Document →
His mother's accession created the second cause of instability, which was the Carlist Wars. The supporters of the Count of Molina as king of Spain rose to have him enthroned. In addition, within the context of the post-Napoleonic restorations and revolutions which engulfed the West both in Europe and the Americas, both the Carlistas as well as the Isabelino conservatives were opposed to the new Napoleonic constitutional system. Much like in Britain, who subtracted itself from the liberal constitutional process, Spanish conservatives wanted to continue with the Traditional Spanish Organic Laws such as the Fuero Juzgo, the Novísima Recopilación and the Partidas of Alfonso X. This led to the third cause of instability of worth, the "Independence of the American Kingdoms", recognized between 1823 and 1850.
A split nation
When Queen Isabella and her husband were forced to leave Spain by the Revolution of 1868, Alfonso accompanied them to Paris. From there, he was sent to the Theresianum at Vienna to continue his studies. On 25 June 1870, he was recalled to Paris, where his mother abdicated in his favour, in the presence of a number of Spanish nobles who had tied their fortunes to that of the exiled queen. He assumed the title of Alfonso XII, for although no King of united Spain had borne the name "Alfonso XI", the Spanish monarchy was regarded as continuous with the more ancient monarchy represented by the 11 kings of Asturias, León and Castile also named Alfonso.
Between a rock and a hard place
The first son of Isabel II lived an adolescence marked by the crisis that led to the overthrow of his mother in 1868. The Military and the parties were weary of 30 years of instability. This led to former Prime Minister Juan Prim, to seek a change of dynasty.
The dethroning of Queen Isabella II meant a vacuum that was profited by the Bank of New York and some Cubans opposed to the projected extension of the 1837 Abolition Act to finance a Texas style "independence" revolution known as the Cuban 10 Years War (1868–78) lost by the Cubans. The aim was to secede Cuba from Spain, and annex it as a US state as Florida had been in 1821 through the Adams-Onis Treaty. and Texas in 1845.

Written task a →
Answer these questions about the text on Spain's monarchy, one answer per line:
(i) Where was Alfonso sent from Paris to continue his studies?
(ii) Which former Prime Minister sought a change of dynasty?
(iii) By what name is the war of 1868–78 in Cuba called?

Given information →

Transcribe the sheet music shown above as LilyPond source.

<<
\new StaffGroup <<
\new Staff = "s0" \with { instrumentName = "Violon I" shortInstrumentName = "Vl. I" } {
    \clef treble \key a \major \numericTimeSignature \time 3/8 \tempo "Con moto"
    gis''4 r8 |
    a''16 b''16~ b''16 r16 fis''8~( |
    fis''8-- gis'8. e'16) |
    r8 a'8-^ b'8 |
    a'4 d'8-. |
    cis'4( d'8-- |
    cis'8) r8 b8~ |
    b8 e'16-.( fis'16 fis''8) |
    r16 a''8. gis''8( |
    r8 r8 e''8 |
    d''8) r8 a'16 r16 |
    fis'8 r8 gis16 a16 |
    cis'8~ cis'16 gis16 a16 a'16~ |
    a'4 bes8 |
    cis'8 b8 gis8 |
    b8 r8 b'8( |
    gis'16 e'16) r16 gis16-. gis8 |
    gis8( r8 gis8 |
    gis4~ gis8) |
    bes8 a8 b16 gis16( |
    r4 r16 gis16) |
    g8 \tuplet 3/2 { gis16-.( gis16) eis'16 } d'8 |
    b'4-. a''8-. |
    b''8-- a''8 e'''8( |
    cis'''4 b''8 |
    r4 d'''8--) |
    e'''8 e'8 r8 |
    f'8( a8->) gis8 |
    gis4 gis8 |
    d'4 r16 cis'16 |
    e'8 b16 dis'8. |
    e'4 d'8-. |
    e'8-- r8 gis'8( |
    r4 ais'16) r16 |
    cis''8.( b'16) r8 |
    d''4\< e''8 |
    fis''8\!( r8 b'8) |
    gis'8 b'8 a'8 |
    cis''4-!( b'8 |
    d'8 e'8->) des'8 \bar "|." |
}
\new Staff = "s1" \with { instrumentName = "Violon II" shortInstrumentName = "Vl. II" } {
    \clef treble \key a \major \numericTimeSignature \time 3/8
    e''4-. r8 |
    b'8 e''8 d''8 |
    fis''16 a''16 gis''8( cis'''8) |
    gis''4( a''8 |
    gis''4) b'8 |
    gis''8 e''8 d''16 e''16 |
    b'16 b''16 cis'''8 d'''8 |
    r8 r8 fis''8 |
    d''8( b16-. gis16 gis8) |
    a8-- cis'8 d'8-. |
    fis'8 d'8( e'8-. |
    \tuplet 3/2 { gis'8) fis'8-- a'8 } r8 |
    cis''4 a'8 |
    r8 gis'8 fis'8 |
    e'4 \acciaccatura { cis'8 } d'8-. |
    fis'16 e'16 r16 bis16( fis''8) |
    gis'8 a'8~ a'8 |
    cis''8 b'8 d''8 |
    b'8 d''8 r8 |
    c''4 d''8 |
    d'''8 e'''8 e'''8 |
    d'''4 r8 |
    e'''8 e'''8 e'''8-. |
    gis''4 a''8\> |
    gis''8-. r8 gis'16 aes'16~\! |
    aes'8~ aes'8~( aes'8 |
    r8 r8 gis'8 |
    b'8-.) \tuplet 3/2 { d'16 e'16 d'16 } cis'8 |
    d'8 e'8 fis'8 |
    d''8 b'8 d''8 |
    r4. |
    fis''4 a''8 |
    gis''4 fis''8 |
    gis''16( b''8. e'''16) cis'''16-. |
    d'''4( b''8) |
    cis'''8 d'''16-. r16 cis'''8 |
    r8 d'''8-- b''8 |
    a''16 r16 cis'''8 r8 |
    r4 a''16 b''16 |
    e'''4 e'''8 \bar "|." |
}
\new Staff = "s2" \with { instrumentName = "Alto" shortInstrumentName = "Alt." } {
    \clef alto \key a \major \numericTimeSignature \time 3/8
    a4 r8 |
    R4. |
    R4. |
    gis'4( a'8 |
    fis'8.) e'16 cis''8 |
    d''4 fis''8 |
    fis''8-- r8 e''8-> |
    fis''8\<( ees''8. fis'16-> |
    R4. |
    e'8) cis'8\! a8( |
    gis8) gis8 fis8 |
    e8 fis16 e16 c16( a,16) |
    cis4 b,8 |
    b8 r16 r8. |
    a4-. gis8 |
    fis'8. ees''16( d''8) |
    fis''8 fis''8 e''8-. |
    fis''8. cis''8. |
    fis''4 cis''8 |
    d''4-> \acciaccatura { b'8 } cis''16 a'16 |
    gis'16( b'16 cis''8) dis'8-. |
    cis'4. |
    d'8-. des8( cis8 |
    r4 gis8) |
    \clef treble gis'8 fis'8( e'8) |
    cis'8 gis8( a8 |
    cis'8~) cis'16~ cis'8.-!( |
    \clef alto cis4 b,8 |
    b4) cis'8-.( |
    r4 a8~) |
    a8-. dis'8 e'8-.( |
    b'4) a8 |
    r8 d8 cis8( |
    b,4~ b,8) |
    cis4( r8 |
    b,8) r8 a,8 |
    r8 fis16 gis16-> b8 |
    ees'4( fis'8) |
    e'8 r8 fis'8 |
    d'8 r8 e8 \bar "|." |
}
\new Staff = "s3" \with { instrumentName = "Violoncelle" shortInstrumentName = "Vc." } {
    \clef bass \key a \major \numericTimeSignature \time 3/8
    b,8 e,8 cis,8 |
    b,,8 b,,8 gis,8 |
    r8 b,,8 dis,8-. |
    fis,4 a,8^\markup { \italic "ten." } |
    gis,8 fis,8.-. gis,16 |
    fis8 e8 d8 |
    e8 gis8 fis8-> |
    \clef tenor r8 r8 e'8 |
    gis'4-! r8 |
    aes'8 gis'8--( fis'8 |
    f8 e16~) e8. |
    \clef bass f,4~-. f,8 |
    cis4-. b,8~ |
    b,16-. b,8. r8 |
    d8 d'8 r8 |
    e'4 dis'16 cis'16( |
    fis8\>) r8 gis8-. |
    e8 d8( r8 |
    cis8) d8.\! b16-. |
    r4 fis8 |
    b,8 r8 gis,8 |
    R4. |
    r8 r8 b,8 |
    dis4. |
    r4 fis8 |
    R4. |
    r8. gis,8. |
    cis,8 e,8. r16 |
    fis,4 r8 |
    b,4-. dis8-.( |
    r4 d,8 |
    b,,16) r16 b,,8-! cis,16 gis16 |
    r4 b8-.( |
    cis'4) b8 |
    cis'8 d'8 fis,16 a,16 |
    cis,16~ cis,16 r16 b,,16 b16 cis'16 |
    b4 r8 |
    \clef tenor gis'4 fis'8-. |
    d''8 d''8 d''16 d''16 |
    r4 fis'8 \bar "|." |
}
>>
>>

Written task b → Pick out every line in the entries that contains the word "numericTimeSignature".

Task result a →
(i) The Theresianum at Vienna.
(ii) Juan Prim.
(iii) The Cuban 10 Years War.

Task result b →
    \clef treble \key a \major \numericTimeSignature \time 3/8 \tempo "Con moto"
    \clef treble \key a \major \numericTimeSignature \time 3/8
    \clef alto \key a \major \numericTimeSignature \time 3/8
    \clef bass \key a \major \numericTimeSignature \time 3/8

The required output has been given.